There are many clichés that emphasise the power of knowledge – but there aren’t many situations where they hold true as much as with teaching children about snakes and snakebites, especially when this knowledge is otherwise lacking. In snakebite endemic regions, knowing about the types of snakes that we live alongside, what measures we could take to prevent a snakebite, and how to respond if bitten, can mean the difference between life and death.

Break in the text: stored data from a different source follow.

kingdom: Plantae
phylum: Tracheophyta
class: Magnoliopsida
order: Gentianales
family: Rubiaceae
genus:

Small changes in behaviour through educating and empowering communities can enable people to start live safely and in harmony alongside snakes.

We wholeheartedly hope to be able to scale up this pivotal and much needed programme to many other communities where it can make a difference.

“We believe this initiative will help the county government plus the national government to intervene, and help our community members who are vulnerable to snakebite. [..] We are here, our children are happy, our teachers are also very happy and we believe this knowledge will be extended to the other members of the community.”- Teacher, Kajiado.